7. Tax incentives for small companies:
a. Accelerated depreciation
With this method, we can benefit from a tax incentive with which our assets can be depreciated more quickly than expected in the Official Tables. This amortization mode can only be used when we have the small size company condition (net limit on the previous business has to be less than 10 million euros).
In addition to fulfilling the condition of a small-sized company, it must also meet that the investment will be made in new tangible fixed assets or real estate investments. These can be amortized by multiplying by 2 the maximum straight-line depreciation coefficient provided for in amortization tables.
b. Accelerated depreciation for investments in job creation
Free depreciation is another tax incentive that involves the subject’s ability to determine the rate of tax depreciation of its assets without having to follow one of those current methods of amortization. The requirements to benefit from the free depreciation are:
- The society must be a small-sized one during the tax period in which the investment is made.
- As in the case of accelerated depreciation, the investment must be made in new assets.
- The elements of investment must be made available to the company within the tax period in which the society has the small size consideration. The accelerated depreciation is equally applicable to items charged to third parties, for example when executing a work, as well as those constructed by the company itself only if during the period in which the investment will be completed the company will still being a reduced investment one.

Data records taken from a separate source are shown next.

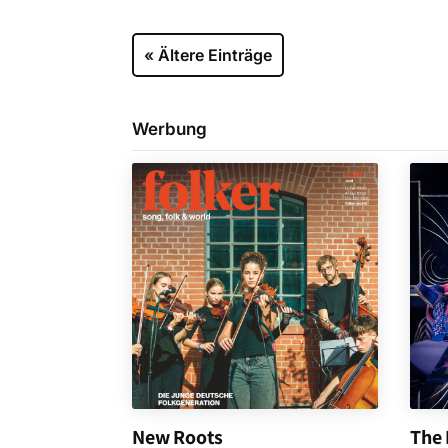
« Ältere Einträge
Werbung
New Roots
The 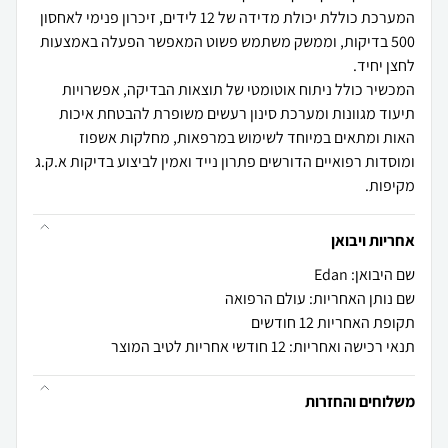
המערכת כוללת יכולת מדידה של 12 לידים, זיכרון פנימי לאחסון
500 בדיקות, וממשק משתמש פשוט המאפשר הפעלה באמצעות
המכשיר כולל ניתוח אוטומטי של תוצאות הבדיקה, אפשרויות
תיעוד מגוונות ומערכת סינון רעשים משופרת להבטחת איכות
האות ומתאים במיוחד לשימוש במרפאות, מחלקות אשפוז
ומוסדות רפואיים הדורשים פתרון נייד ואמין לביצוע בדיקות א.ק.ג
מקיפות.
אחריות ויבואן
שם היבואן: Edan
שם נותן האחריות: עולם הרפואה
תקופת האחריות 12 חודשים
תנאי רכישה ואחריות: 12 חודשי אחריות לטיב המוצר
משלוחים והחזרות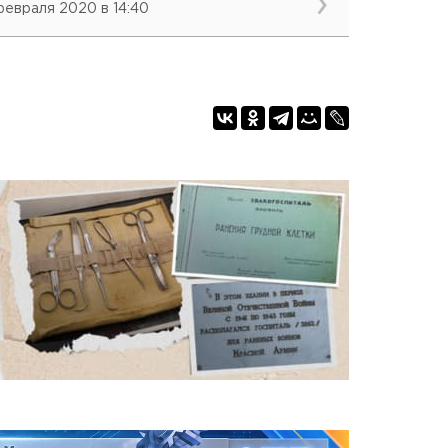
февраля 2020 в 14:40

- The investment must be accompanied by an increase in the average headcount of the company in the 24 months following the tax period in which goods come into operation.
- There is a limit on the amount of investment that can benefit from free depreciation, which is the result of multiplying the figure of 120,000 euros for the increase in staff.
8. Methods of direct or objective estimation:
- Direct estimation: The normal direct estimation is one of the possible systems of income tax eligible by the self-employed. Who can pay tax on direct estimation?
- Freelancers who billed more than 60,000 € per year. Below this amount may be taxed in simplified direct estimation.
- Self-employed who have renounced to the simplified regimes or the modules estimation.
- Objective or modules estimation: Sets an estimate of income from business activities of physical people based on certain parameters. This can be applied only to businessmen and professionals who meet the following requirements:
- Each of its activities has to be included in the Order of the Ministry of Finance and Public Administration, which develops the objective assessment scheme.
- And also the unabridged volume yields in the immediately preceding year cannot exceed:
- 250,000 € for the whole of agriculture, livestock and forestry.
- 150,000 € for all economic activities, except for the above.